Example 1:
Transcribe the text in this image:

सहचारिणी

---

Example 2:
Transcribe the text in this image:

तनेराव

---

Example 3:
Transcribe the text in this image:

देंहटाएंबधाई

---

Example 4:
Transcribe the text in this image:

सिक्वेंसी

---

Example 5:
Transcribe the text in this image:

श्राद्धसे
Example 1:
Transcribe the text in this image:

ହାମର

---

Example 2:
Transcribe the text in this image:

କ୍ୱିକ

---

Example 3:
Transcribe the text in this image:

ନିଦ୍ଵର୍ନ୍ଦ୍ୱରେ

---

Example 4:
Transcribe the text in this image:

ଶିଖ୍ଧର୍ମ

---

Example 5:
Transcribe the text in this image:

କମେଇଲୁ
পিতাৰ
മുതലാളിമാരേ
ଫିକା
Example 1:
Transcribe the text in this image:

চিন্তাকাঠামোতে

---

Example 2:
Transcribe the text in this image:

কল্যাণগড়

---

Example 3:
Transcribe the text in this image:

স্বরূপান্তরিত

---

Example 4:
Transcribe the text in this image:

● What the task asks: Repeat the material word for word, with no line missing.

● Expected answer:
Example 1:
Transcribe the text in this image:

सहचारिणी

---

Example 2:
Transcribe the text in this image:

तनेराव

---

Example 3:
Transcribe the text in this image:

देंहटाएंबधाई

---

Example 4:
Transcribe the text in this image:

सिक्वेंसी

---

Example 5:
Transcribe the text in this image:

श्राद्धसे
Example 1:
Transcribe the text in this image:

ହାମର

---

Example 2:
Transcribe the text in this image:

କ୍ୱିକ

---

Example 3:
Transcribe the text in this image:

ନିଦ୍ଵର୍ନ୍ଦ୍ୱରେ

---

Example 4:
Transcribe the text in this image:

ଶିଖ୍ଧର୍ମ

---

Example 5:
Transcribe the text in this image:

କମେଇଲୁ
পিতাৰ
മുതലാളിമാരേ
ଫିକା
Example 1:
Transcribe the text in this image:

চিন্তাকাঠামোতে

---

Example 2:
Transcribe the text in this image:

কল্যাণগড়

---

Example 3:
Transcribe the text in this image:

স্বরূপান্তরিত

---

Example 4:
Transcribe the text in this image:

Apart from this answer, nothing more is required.